• Collected data:

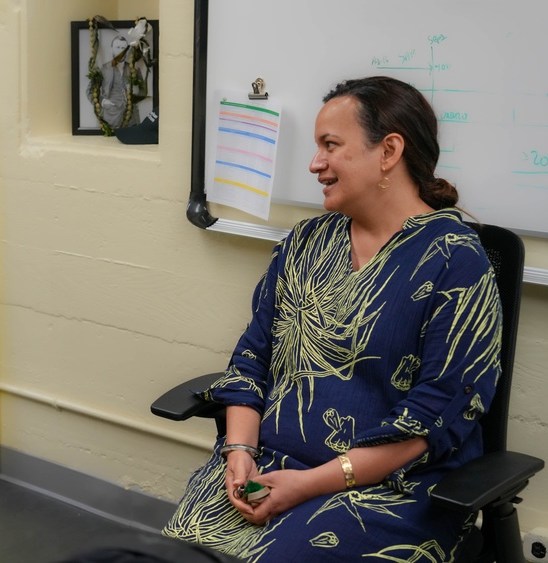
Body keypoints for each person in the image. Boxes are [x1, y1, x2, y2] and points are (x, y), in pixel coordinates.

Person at [162, 76, 502, 560]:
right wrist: (238, 453)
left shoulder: (455, 259)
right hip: (270, 467)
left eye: (330, 145)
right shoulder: (305, 243)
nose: (314, 163)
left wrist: (309, 485)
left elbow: (434, 417)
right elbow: (250, 362)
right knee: (180, 552)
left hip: (390, 492)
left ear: (388, 151)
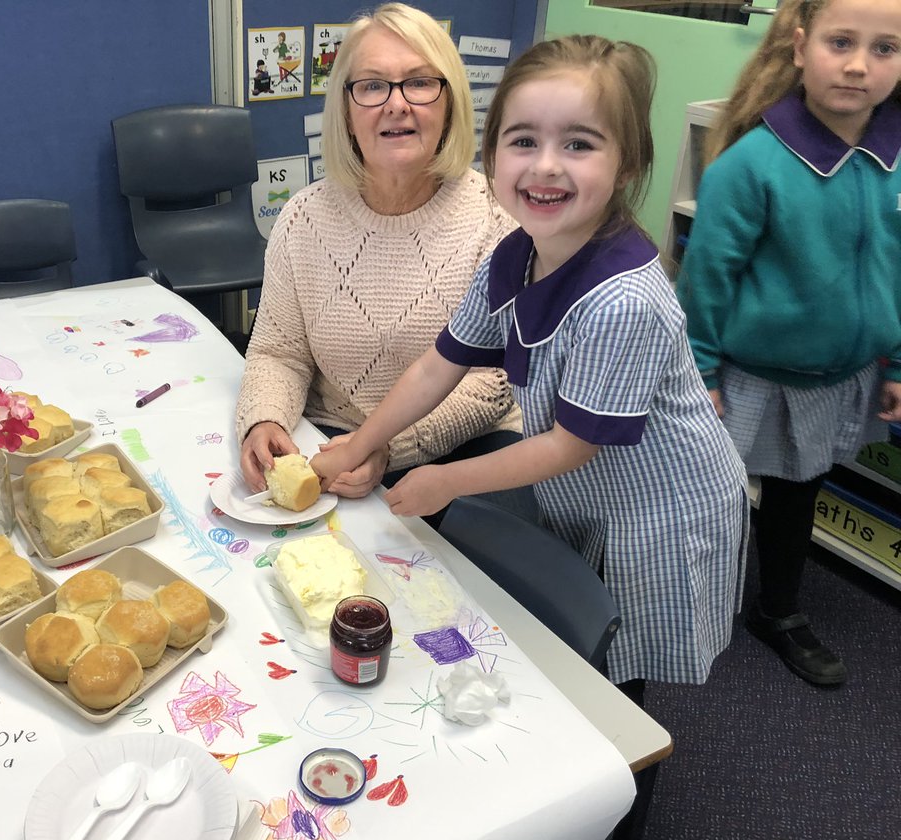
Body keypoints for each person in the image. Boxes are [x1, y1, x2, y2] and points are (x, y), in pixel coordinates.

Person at [312, 35, 749, 699]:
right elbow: (441, 364)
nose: (546, 167)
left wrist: (443, 480)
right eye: (522, 141)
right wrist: (360, 444)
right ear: (491, 156)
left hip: (662, 507)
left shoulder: (623, 300)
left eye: (578, 144)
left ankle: (624, 772)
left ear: (627, 164)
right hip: (596, 486)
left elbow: (570, 446)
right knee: (581, 632)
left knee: (620, 649)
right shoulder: (515, 254)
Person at [677, 0, 901, 686]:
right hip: (749, 375)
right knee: (704, 495)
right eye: (841, 42)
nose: (860, 64)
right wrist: (701, 373)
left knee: (797, 494)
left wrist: (896, 360)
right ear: (802, 47)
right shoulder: (752, 165)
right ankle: (671, 600)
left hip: (842, 372)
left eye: (886, 48)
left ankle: (778, 610)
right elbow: (708, 277)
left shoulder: (894, 158)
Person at [236, 3, 522, 513]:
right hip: (328, 443)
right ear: (346, 110)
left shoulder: (499, 220)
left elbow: (493, 382)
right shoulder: (302, 218)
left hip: (464, 456)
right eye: (372, 86)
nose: (397, 104)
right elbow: (278, 351)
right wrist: (265, 420)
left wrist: (385, 446)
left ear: (450, 102)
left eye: (419, 83)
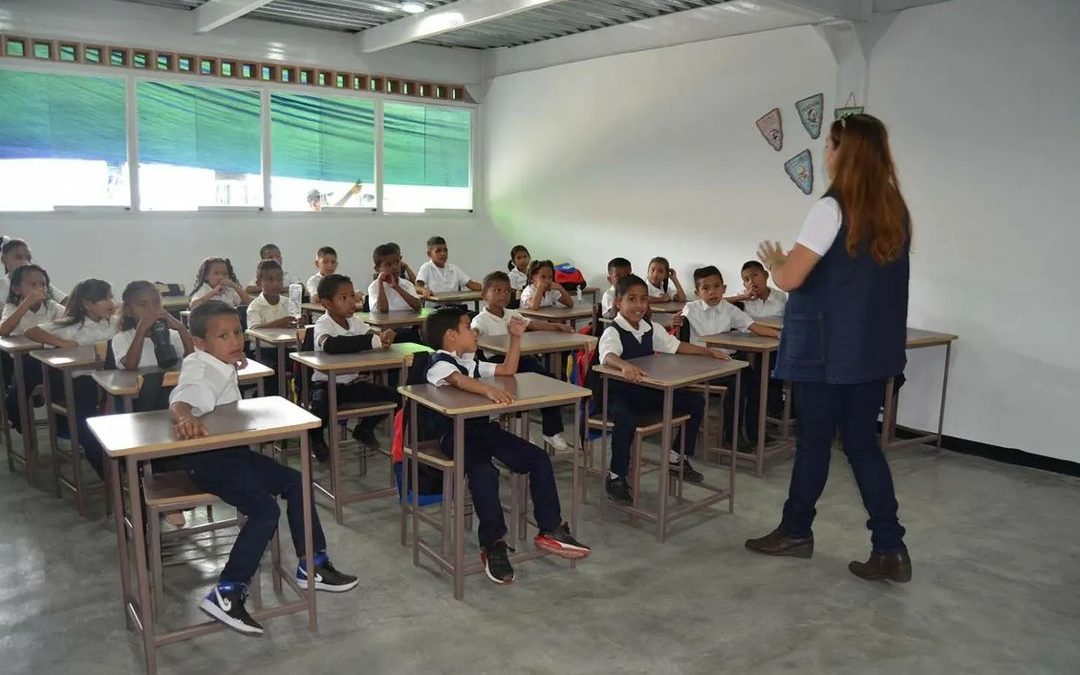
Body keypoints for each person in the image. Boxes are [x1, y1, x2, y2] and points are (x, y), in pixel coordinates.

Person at [744, 114, 912, 583]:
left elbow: (791, 278)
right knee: (862, 446)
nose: (826, 154)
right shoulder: (894, 210)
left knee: (814, 442)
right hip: (872, 354)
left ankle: (796, 531)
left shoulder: (831, 209)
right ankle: (890, 547)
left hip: (825, 352)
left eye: (830, 145)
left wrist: (775, 259)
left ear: (844, 151)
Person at [170, 301, 358, 636]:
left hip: (232, 454)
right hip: (207, 461)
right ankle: (227, 591)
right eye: (223, 336)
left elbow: (221, 379)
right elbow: (184, 397)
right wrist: (185, 416)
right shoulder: (199, 368)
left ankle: (312, 564)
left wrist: (233, 362)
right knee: (265, 510)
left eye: (238, 332)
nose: (235, 340)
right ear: (199, 343)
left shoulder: (217, 360)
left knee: (296, 481)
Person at [424, 306, 590, 584]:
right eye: (468, 327)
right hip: (455, 435)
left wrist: (515, 338)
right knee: (485, 474)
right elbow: (456, 380)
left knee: (538, 459)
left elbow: (507, 369)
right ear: (451, 336)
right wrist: (487, 388)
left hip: (484, 429)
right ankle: (494, 545)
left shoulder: (469, 361)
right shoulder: (438, 362)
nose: (473, 332)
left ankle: (550, 528)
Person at [598, 274, 728, 502]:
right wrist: (624, 365)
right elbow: (608, 356)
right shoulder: (613, 331)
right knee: (626, 419)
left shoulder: (651, 327)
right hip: (618, 394)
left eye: (643, 300)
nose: (639, 306)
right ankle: (616, 475)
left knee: (695, 403)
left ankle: (676, 458)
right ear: (618, 302)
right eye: (632, 299)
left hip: (647, 391)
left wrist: (709, 352)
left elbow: (676, 347)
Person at [674, 265, 779, 446]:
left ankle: (755, 432)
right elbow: (675, 326)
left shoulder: (730, 310)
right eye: (706, 288)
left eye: (716, 287)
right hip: (699, 365)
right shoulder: (690, 309)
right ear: (697, 292)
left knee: (756, 383)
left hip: (726, 363)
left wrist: (780, 336)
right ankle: (732, 437)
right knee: (737, 386)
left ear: (724, 288)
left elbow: (753, 326)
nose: (712, 292)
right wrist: (674, 321)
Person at [471, 270, 574, 452]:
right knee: (518, 389)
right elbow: (474, 332)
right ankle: (520, 434)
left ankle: (552, 431)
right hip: (498, 365)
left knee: (549, 380)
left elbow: (532, 324)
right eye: (497, 290)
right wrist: (472, 336)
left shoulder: (511, 313)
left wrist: (557, 326)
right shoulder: (481, 319)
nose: (503, 295)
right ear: (483, 294)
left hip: (519, 359)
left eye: (507, 291)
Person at [25, 279, 118, 479]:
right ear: (86, 303)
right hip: (84, 383)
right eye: (103, 298)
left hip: (112, 382)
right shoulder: (71, 326)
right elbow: (30, 331)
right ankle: (110, 475)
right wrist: (63, 343)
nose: (110, 302)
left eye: (110, 296)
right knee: (87, 427)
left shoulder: (116, 323)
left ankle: (128, 472)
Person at [307, 274, 399, 461]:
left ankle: (364, 428)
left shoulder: (355, 322)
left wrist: (385, 336)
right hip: (325, 385)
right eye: (343, 298)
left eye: (352, 296)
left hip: (352, 384)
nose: (351, 302)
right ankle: (316, 438)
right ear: (326, 304)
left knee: (397, 397)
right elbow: (330, 345)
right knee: (320, 410)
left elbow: (373, 336)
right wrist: (370, 341)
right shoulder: (323, 324)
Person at [1, 264, 63, 434]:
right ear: (16, 289)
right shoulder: (12, 307)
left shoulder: (52, 307)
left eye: (42, 284)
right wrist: (27, 303)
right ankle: (18, 416)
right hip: (25, 360)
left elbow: (69, 322)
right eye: (32, 285)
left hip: (52, 359)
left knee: (64, 383)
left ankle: (61, 424)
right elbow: (3, 330)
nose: (39, 289)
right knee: (21, 384)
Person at [414, 236, 481, 302]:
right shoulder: (426, 268)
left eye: (445, 250)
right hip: (433, 309)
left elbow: (471, 284)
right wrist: (424, 290)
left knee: (472, 313)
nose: (443, 253)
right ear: (429, 254)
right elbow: (417, 287)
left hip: (455, 308)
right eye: (438, 251)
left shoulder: (454, 269)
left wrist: (488, 288)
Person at [0, 238, 67, 304]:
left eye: (28, 259)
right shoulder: (2, 287)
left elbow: (67, 302)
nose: (25, 263)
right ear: (4, 259)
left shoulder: (41, 283)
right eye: (18, 257)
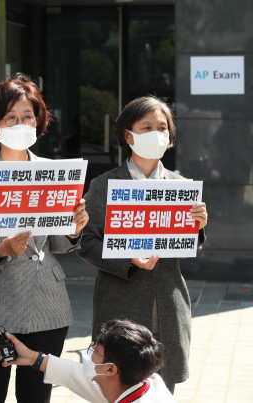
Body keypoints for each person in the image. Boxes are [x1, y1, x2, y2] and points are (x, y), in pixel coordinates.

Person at [0, 73, 89, 403]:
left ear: (39, 121)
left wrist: (73, 229)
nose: (21, 123)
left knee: (36, 398)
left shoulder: (53, 171)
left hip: (47, 304)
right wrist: (2, 248)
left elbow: (56, 244)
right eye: (10, 117)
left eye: (28, 116)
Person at [75, 96, 208, 393]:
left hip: (167, 306)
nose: (156, 134)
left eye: (162, 127)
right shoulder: (104, 185)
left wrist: (198, 226)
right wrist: (127, 260)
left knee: (163, 390)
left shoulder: (181, 186)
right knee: (117, 388)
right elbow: (84, 241)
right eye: (146, 127)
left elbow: (186, 243)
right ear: (128, 135)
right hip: (120, 304)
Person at [0, 319, 175, 403]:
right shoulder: (148, 383)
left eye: (95, 350)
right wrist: (33, 357)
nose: (89, 352)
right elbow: (75, 375)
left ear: (110, 370)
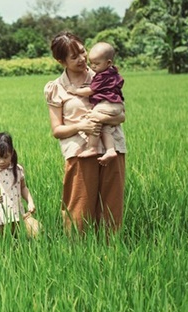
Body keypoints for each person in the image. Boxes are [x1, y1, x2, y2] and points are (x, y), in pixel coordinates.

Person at [43, 32, 127, 236]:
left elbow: (121, 115)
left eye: (82, 51)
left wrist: (100, 119)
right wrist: (83, 125)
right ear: (60, 61)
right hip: (79, 152)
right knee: (78, 210)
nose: (82, 59)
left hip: (112, 148)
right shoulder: (56, 88)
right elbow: (57, 130)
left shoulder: (104, 75)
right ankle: (77, 256)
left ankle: (110, 253)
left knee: (111, 207)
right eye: (74, 57)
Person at [66, 42, 125, 165]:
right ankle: (110, 150)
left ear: (108, 63)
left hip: (107, 103)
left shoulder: (102, 76)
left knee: (94, 117)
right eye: (91, 63)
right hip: (116, 105)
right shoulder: (113, 73)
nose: (93, 67)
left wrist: (75, 90)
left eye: (96, 64)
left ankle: (92, 147)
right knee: (106, 128)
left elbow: (91, 90)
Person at [0, 132, 35, 237]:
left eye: (6, 157)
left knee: (16, 234)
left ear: (12, 153)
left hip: (15, 209)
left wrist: (30, 201)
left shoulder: (17, 170)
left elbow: (23, 188)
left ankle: (15, 251)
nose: (2, 161)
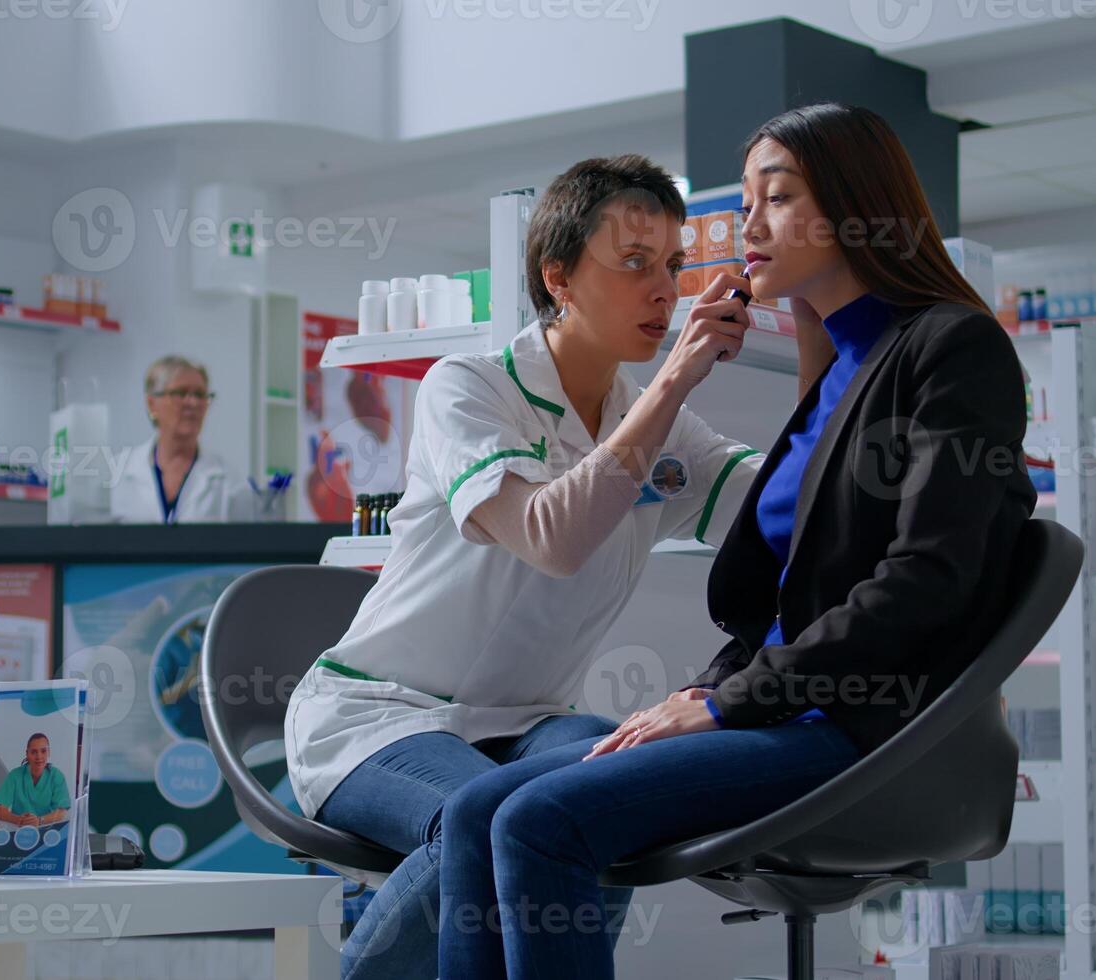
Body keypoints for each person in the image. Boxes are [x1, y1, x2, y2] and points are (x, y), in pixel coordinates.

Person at [436, 103, 1036, 979]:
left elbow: (924, 581)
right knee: (469, 813)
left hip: (873, 727)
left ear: (859, 208)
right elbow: (787, 603)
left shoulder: (952, 346)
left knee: (538, 822)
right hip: (793, 708)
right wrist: (696, 693)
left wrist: (723, 705)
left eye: (778, 198)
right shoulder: (842, 369)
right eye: (746, 201)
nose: (747, 226)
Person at [284, 154, 784, 980]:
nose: (664, 291)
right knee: (481, 823)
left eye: (671, 267)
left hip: (527, 723)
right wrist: (674, 382)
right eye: (633, 264)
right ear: (558, 275)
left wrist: (901, 460)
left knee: (614, 790)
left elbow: (778, 506)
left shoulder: (651, 422)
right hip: (380, 716)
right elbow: (551, 535)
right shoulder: (470, 390)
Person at [110, 355, 235, 524]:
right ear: (152, 403)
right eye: (181, 393)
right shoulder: (118, 472)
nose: (193, 403)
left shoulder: (228, 481)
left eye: (200, 395)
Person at [0, 733, 71, 828]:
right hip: (19, 831)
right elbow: (0, 811)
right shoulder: (15, 776)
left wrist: (39, 821)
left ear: (49, 752)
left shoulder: (56, 776)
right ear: (27, 754)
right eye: (34, 752)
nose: (39, 756)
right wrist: (19, 820)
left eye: (43, 751)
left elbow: (62, 812)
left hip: (48, 832)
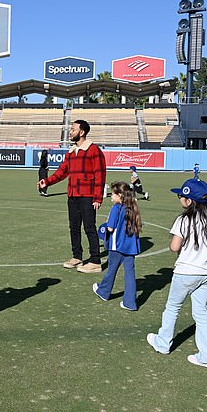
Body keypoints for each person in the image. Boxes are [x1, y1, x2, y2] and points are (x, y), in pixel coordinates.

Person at [147, 179, 207, 369]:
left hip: (185, 272)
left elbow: (174, 246)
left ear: (189, 201)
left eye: (181, 195)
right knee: (201, 313)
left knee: (172, 307)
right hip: (206, 273)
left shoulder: (183, 220)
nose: (180, 198)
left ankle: (163, 343)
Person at [38, 120, 107, 273]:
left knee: (89, 227)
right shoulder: (71, 152)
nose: (70, 132)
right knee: (74, 228)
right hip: (73, 196)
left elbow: (100, 175)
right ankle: (77, 257)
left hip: (88, 196)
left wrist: (98, 198)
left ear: (81, 132)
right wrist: (47, 182)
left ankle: (95, 261)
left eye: (73, 129)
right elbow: (62, 172)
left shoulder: (93, 150)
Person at [92, 181, 142, 311]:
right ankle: (130, 302)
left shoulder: (116, 208)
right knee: (130, 274)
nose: (111, 197)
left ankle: (103, 292)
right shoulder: (133, 207)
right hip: (131, 247)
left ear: (120, 195)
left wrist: (106, 223)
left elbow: (110, 228)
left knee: (112, 269)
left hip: (117, 246)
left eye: (113, 195)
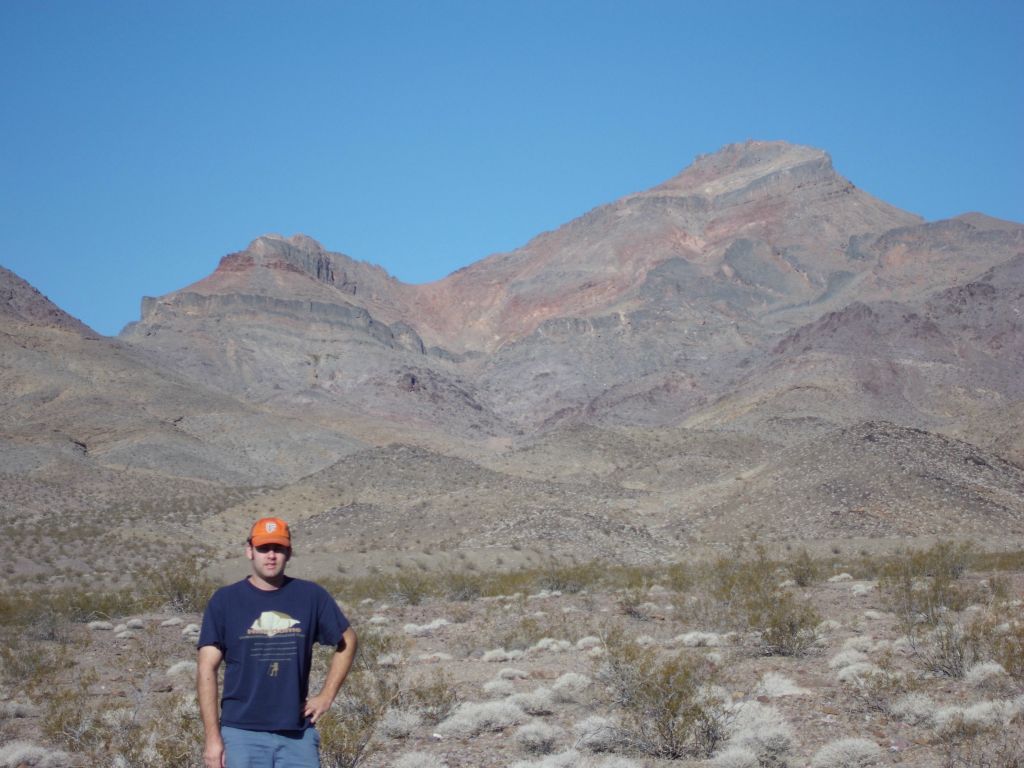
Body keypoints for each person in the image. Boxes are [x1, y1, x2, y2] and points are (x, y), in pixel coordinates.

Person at [197, 517, 357, 768]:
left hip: (297, 733)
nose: (271, 555)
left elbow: (347, 640)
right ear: (249, 551)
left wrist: (327, 695)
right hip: (241, 732)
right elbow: (207, 668)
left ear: (289, 552)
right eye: (263, 548)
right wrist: (212, 739)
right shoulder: (225, 600)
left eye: (278, 548)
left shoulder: (311, 596)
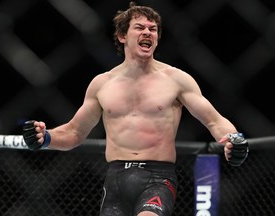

• Exercise instructions:
The lines above from the one with "left eye: (28, 116)" through the one with "right ear: (128, 135)" are to be duplicated exactly, ends included, with nothing added.

• Answer box:
left eye: (28, 116)
Person at [75, 96, 208, 393]:
left hip: (167, 306)
nose: (156, 134)
left eye: (162, 127)
right shoulder: (104, 185)
left wrist: (198, 226)
right wrist: (127, 260)
left knee: (163, 390)
left shoulder: (181, 186)
right knee: (117, 388)
right elbow: (84, 241)
right eye: (146, 127)
left elbow: (186, 243)
right ear: (128, 135)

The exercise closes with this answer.